= Ponies (short story) =

2010 short story by Kij Johnson

"Ponies" is a 2010 fantasy story by American writer Kij Johnson. It was first published on Tor.com.

==Plot summary==
Barbara, like all little girls, has a magic talking pony with wings and a horn. She and her pony, Sunny, are invited to a "cutting-out party" by a group of girls called TheOtherGirls and their leader, TopGirl, where she must remove two of Sunny's special features. Sunny is enthusiastic about the party at first, although admits that she will miss flying and having a horn, as she is keeping her voice. Barbara cuts away the horn and wings of Sunny, but TopGirl tells her that in order for Sunny to be accepted by the rest of the ponies, she must also take out her voice. Barbara is initially reluctant, but when Sunny realizes that Barbara intends to remove her voice, she attempts to flee and is pursued by the other ponies. Sunny can't defend herself without her horn, or fly away without her wings, so the ponies kill Sunny.

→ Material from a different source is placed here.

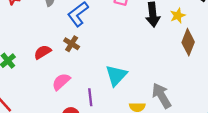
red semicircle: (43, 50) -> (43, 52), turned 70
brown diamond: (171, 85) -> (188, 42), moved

TheOtherGirls leave to continue playing party games, and TopGirl tells Barbara that she is unwelcome because she doesn't have a pony.

==Reception==
"Ponies" won the 2010 Nebula Award for Best Short Story, (tied with "How Interesting: A Tiny Man" by Harlan Ellison), and was nominated for the Hugo Award for Best Short Story and the World Fantasy Award for Best Short Story.

Strange Horizons called the story a "grotesque". Lois Tilton considered the story to be "Highly Unsubtle." Chad Orzel described the story as "just dreadful", based on a central idea that was "preposterously contrived" and "a gigantic and unsubtle literalized metaphor", and with "essentially no plot."